Corpus Explorer is designed for environments where every citation in a governed answer must be traceable to primary text:

  • Compliance review — pull the exact text behind a cited obligation without leaving the governance surface.
  • Model-risk audits — confirm that retrieval is returning the right corpus, the right authority tier, and the right clause for a given query class.
  • Operator triage — when an end user disputes a governed answer, land on the source in seconds.
  • Policy drafting — search the corpus by clause to find neighbouring provisions that should be considered together.

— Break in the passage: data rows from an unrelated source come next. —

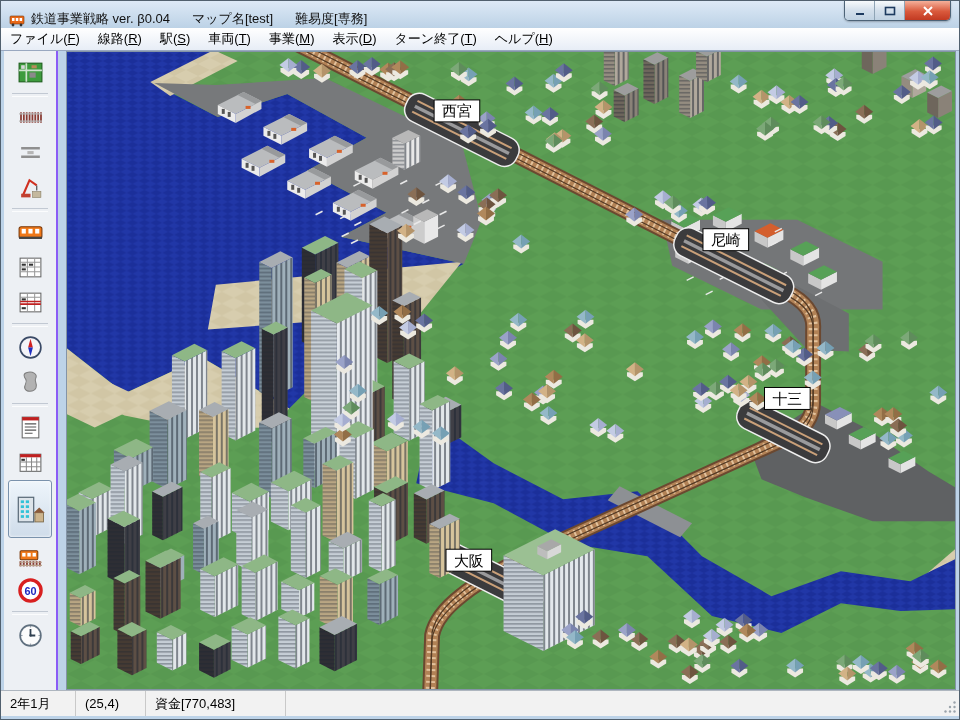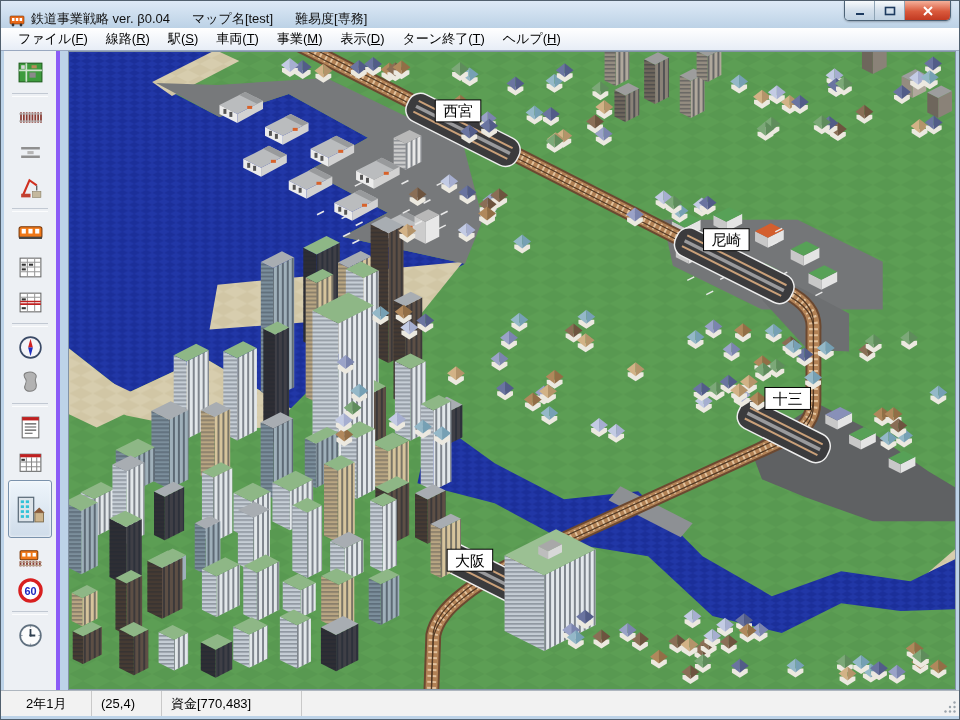--- a/index.html
+++ b/index.html
@@ -13,7 +13,7 @@
   .winbtn{width:29px;height:19px;display:flex;align-items:center;justify-content:center;background:linear-gradient(#f7fafc,#d3dfeb 50%,#c0d2e2);border-right:1px solid #8fa4b5;cursor:default;}
   .winbtn.close{width:45px;border-right:none;background:linear-gradient(#f5b09a,#d9593c 55%,#c23a22);}
   
-  .menubar{height:22px;flex:0 0 22px;background:linear-gradient(#ffffff,#e7edf6);border-bottom:1px solid #99a8c0;display:flex;align-items:center;font-size:13px;padding-left:8px;}
+  .menubar{height:22px;flex:0 0 22px;background:linear-gradient(#ffffff,#e7edf6);border-bottom:1px solid #99a8c0;display:flex;align-items:center;font-size:13px;padding-left:0;}
   .menu-item{padding:2px 9px;color:#000;}
   .menu-item u{text-decoration:underline;}
   

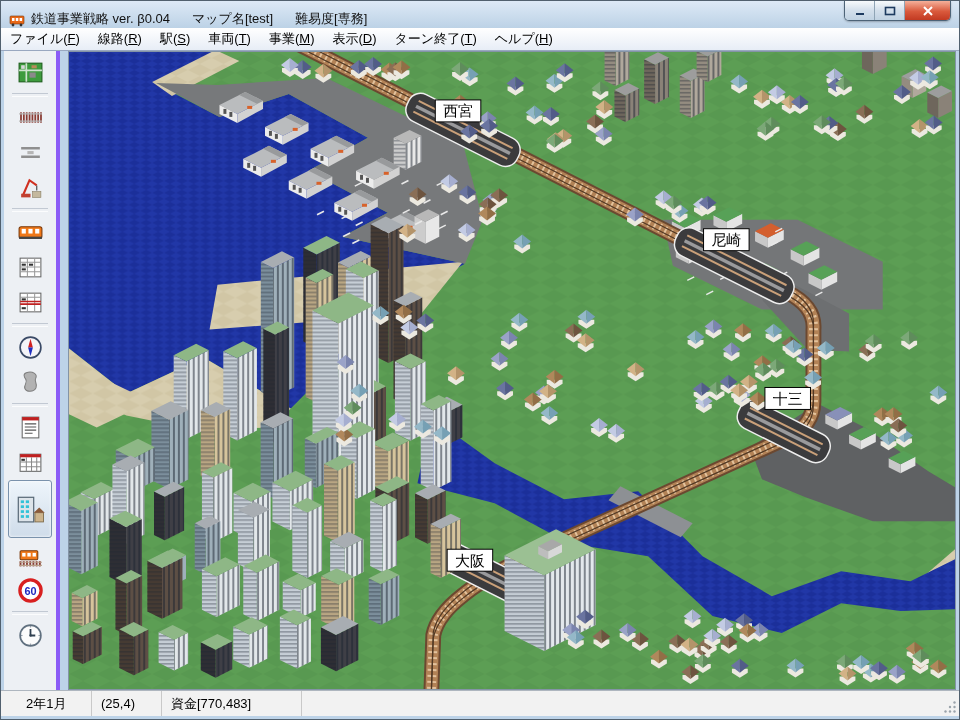--- a/index.html
+++ b/index.html
@@ -18,7 +18,7 @@
   .menu-item u{text-decoration:underline;}
   
   .main{flex:1;display:flex;min-height:0;padding:0 3px;}
-  .toolbar{width:52px;flex:0 0 52px;background:#edf0f4;border-right:4px solid #8b5cf6;display:flex;flex-direction:column;align-items:center;padding-top:4px;}
+  .toolbar{width:52px;flex:0 0 52px;background:#edf0f4;border-right:2px solid #8b5cf6;display:flex;flex-direction:column;align-items:center;padding-top:4px;}
   .tool{width:42px;height:33px;display:flex;align-items:center;justify-content:center;border:1px solid transparent;border-radius:3px;}
   .tool svg{width:27px;height:27px;}
   .tool.selected{height:56px;border:1px solid #7a92ac;background:linear-gradient(#eef5fb,#cfdcea);box-shadow:inset 0 0 3px #fff;}

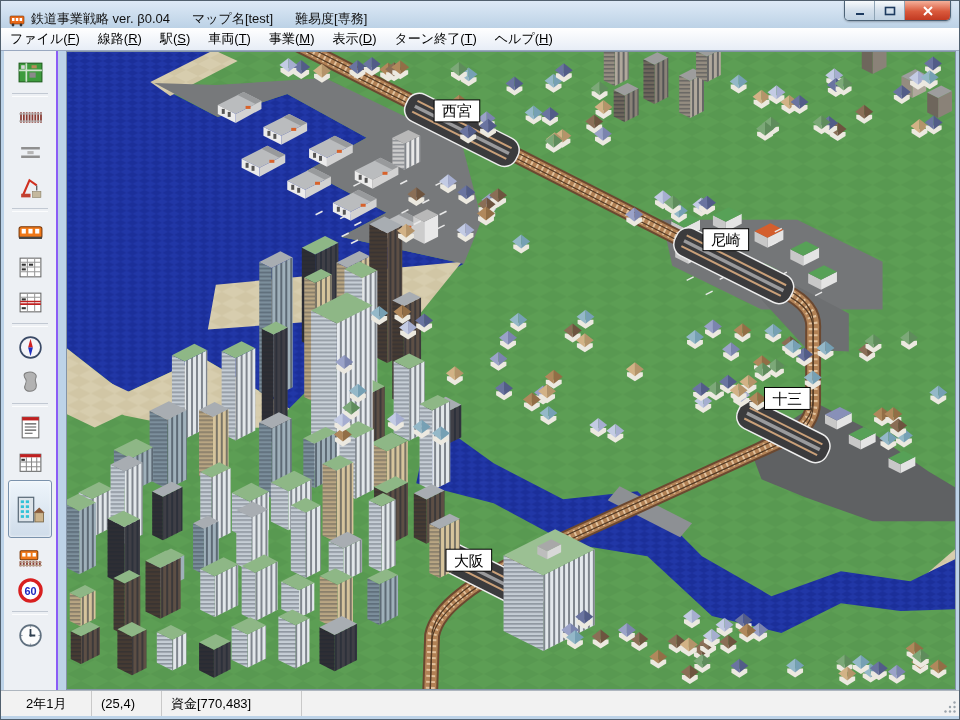--- a/index.html
+++ b/index.html
@@ -27,7 +27,7 @@
   .map-wrap{flex:1;position:relative;border:1px solid #8494a6;min-width:0;margin-left:8px;}
   .map-wrap svg{display:block;width:100%;height:100%;}
   
-  .statusbar{height:25px;flex:0 0 25px;background:#f2f2f2;border-top:1px solid #aeb6bf;display:flex;align-items:center;font-size:13px;color:#000;position:relative;padding-left:16px;}
+  .statusbar{height:25px;flex:0 0 25px;background:#f2f2f2;border-top:1px solid #aeb6bf;display:flex;align-items:center;font-size:13px;color:#000;position:relative;}
   .sb-cell{height:100%;display:flex;align-items:center;padding-left:9px;border-right:1px solid #c9c9c9;box-sizing:border-box;}
   .sb-1{width:75px;}.sb-2{width:70px;}.sb-3{width:140px;}.sb-4{width:146px;}
   .sb-rest{flex:1;border-right:none;}

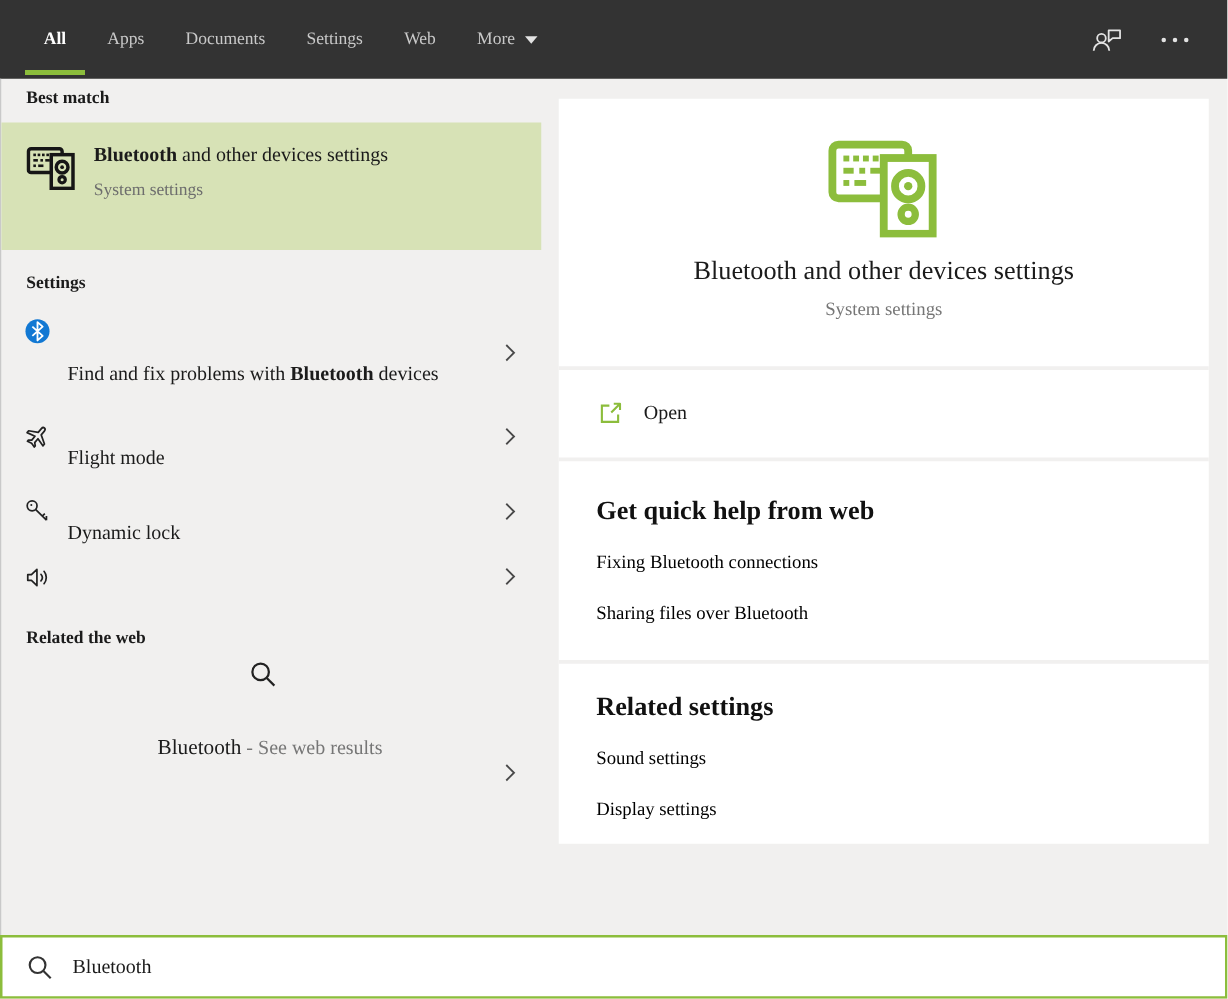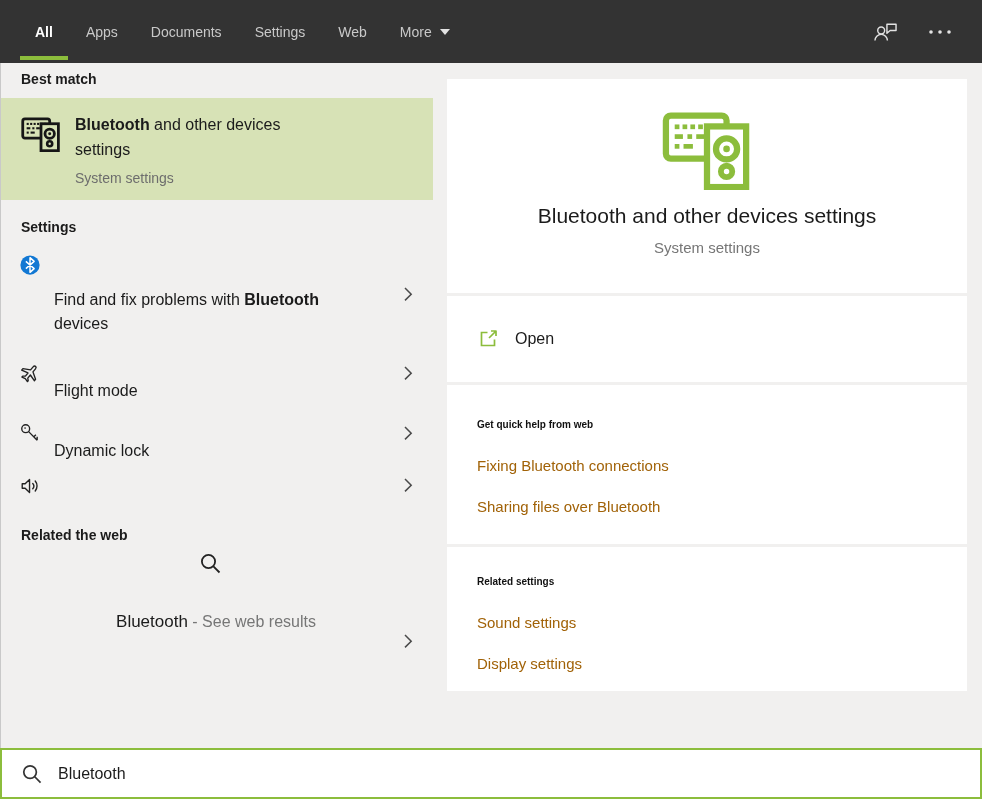--- a/index.html
+++ b/index.html
@@ -6,7 +6,7 @@
   html,body { width:982px; height:799px; overflow:hidden; background:#fff;
               font-family:"Liberation Sans", sans-serif; }
   .window { width:982px; height:799px; display:flex; flex-direction:column;
-            background:#f1f0ef; }
+            background:#f1f0ef;font-family:Liberation Serif, serif; }
 
   
   .topbar { height:63px; flex-shrink:0; background:#333333; display:flex;

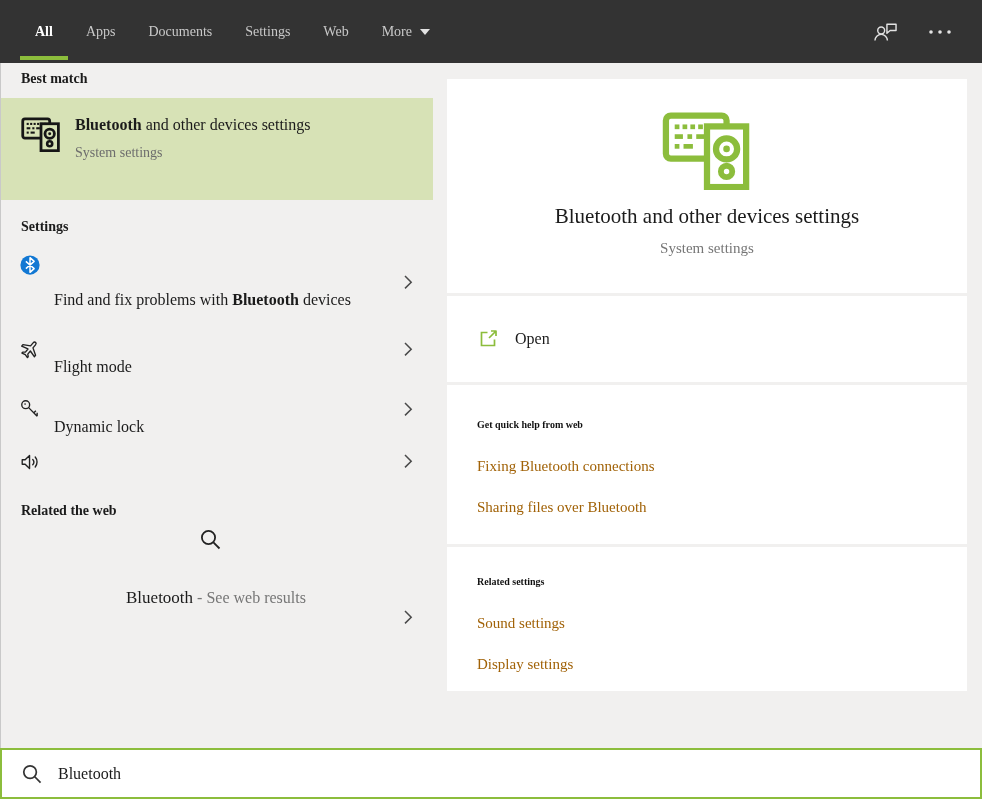--- a/index.html
+++ b/index.html
@@ -60,7 +60,7 @@
   .hero-icon { width:96px; height:90px; color:var(--accent); --icon-bg:#ffffff; }
   .hero-title { margin-top:14px; font-size:21px; color:#1b1b1b; }
   .hero-sub { margin-top:11px; font-size:15px; color:#767676; }
-  .open-row { height:89px; display:flex; align-items:center; padding-left:30px; cursor:default; }
+  .open-row { height:73px; display:flex; align-items:center; padding-left:30px; cursor:default; }
   .open-icon { width:22px; height:22px; color:var(--accent); margin-right:16px; display:flex; }
   .open-label { font-size:16px; color:#1b1b1b; }
   .help { padding:31px 30px 29px; }

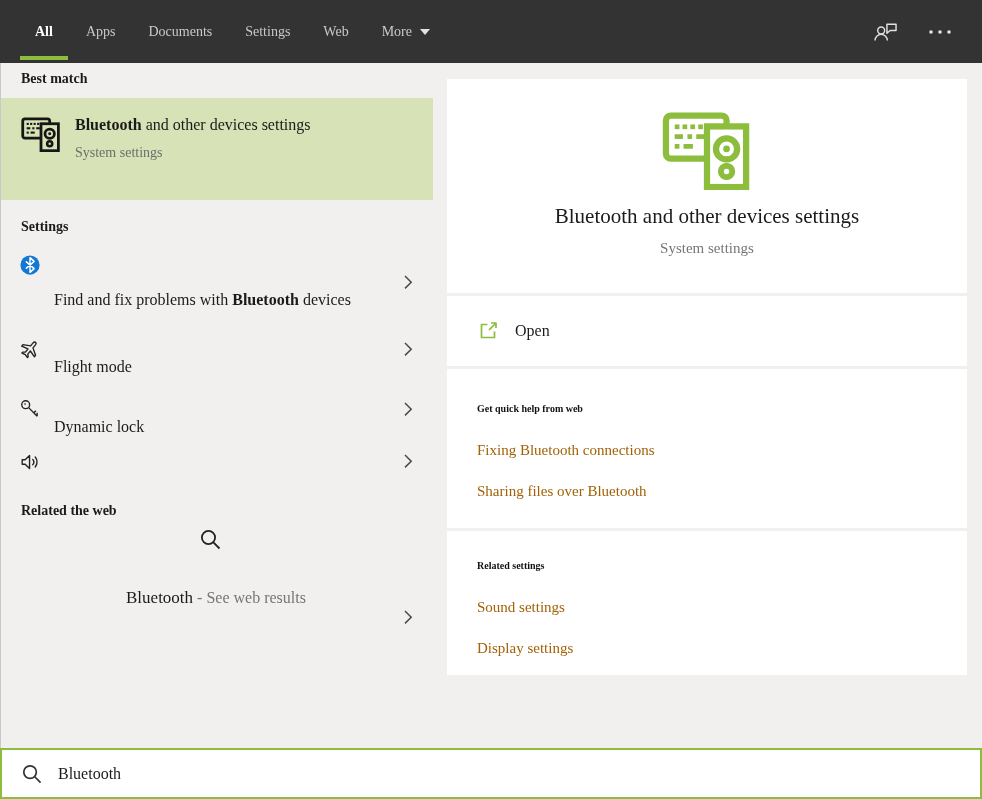--- a/index.html
+++ b/index.html
@@ -65,7 +65,7 @@
   .open-label { font-size:16px; color:#1b1b1b; }
   .help { padding:31px 30px 29px; }
   .related { padding:26px 30px 19px; }
-  .r-h { font-size:10px; font-weight:bold; color:#111; line-height:17px; }
+  .r-h { font-size:21px; font-weight:bold; color:#111; line-height:17px; }
   .r-link { margin-top:25px; font-size:15px; line-height:16px; color:#a16207; cursor:default; }
 
   

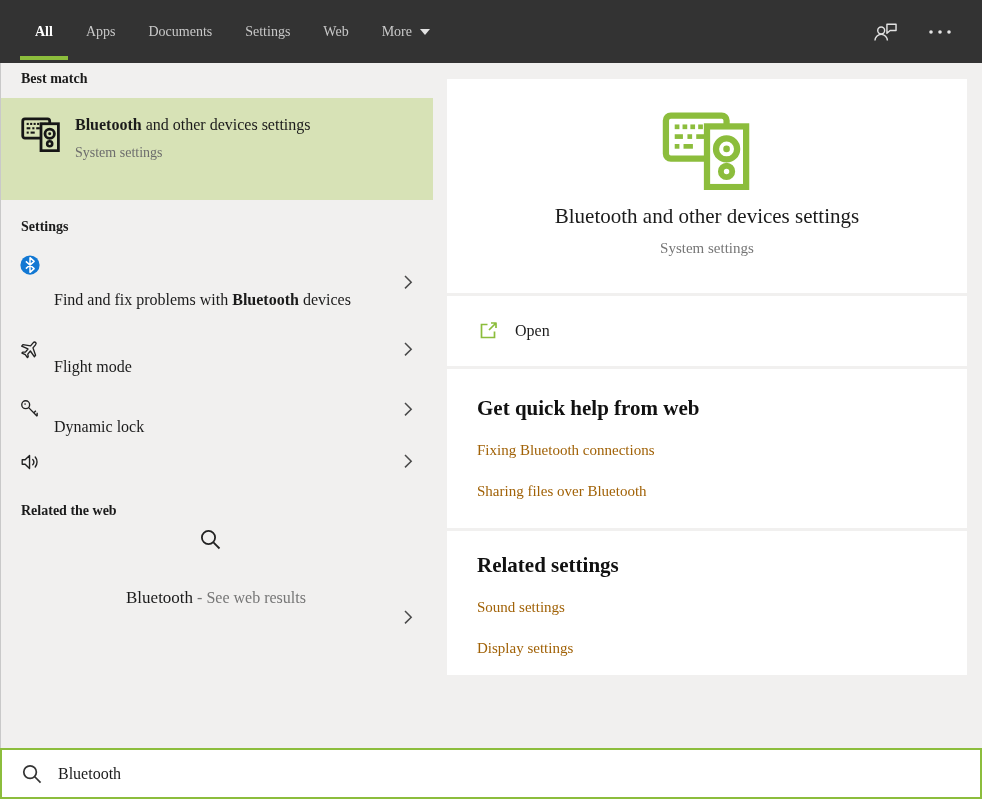--- a/index.html
+++ b/index.html
@@ -66,7 +66,7 @@
   .help { padding:31px 30px 29px; }
   .related { padding:26px 30px 19px; }
   .r-h { font-size:21px; font-weight:bold; color:#111; line-height:17px; }
-  .r-link { margin-top:25px; font-size:15px; line-height:16px; color:#a16207; cursor:default; }
+  .r-link { margin-top:25px; font-size:15px; line-height:16px; color:#000000; cursor:default; }
 
   
   .searchbar { height:51px; flex-shrink:0; background:#fff;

What Corpus Explorer Does — and Does Not — Claim

Corpus Explorer does

  • Expose the exact same Elasticsearch index the runtime retrieval layer uses.
  • Return structural hits with stable anchors, authority tiers, and clause citations.
  • Respect the authorized view — callers only see chunks their role is permitted to retrieve.
  • Surface facet distributions so users understand the shape of results, not just the top hits.
  • Preserve source regulation boundaries — a cross-corpus query still returns per-corpus grouping.

Corpus Explorer does not

  • Paraphrase, summarize, or rewrite regulatory text.
  • Merge chunks from different regulations into a single synthesized answer.
  • Bypass the authorized view or return chunks the caller’s role is not permitted to see.
  • Replace legal interpretation — it surfaces primary text, not legal advice.
  • Assert that the corpus is a complete enumeration of applicable law — it is the indexed set.

Corpus Explorer is not a legal research engine.

It is the verification surface behind every governed answer — designed so that “trust, but verify” takes seconds.


The Kenshiki Difference

Most AI systems treat the corpus as a detail — something the retrieval layer hides behind a paraphrase. Kenshiki treats the corpus as a product surface.

The same Elasticsearch index the runtime queries is the index the operator searches. The same authority tier the model sees is the tier the analyst sees. The same anchors the system cites are the anchors the user can paste into the next prompt.

That is what Corpus Explorer provides:

A direct, verifiable reader for the regulatory ground truth behind every governed answer.

Not a generic search box. Not a paraphrase of the law. Not a shadow copy that drifts from the runtime view.

Primary regulatory text — continuously indexed, consistently authorized, and always inspectable.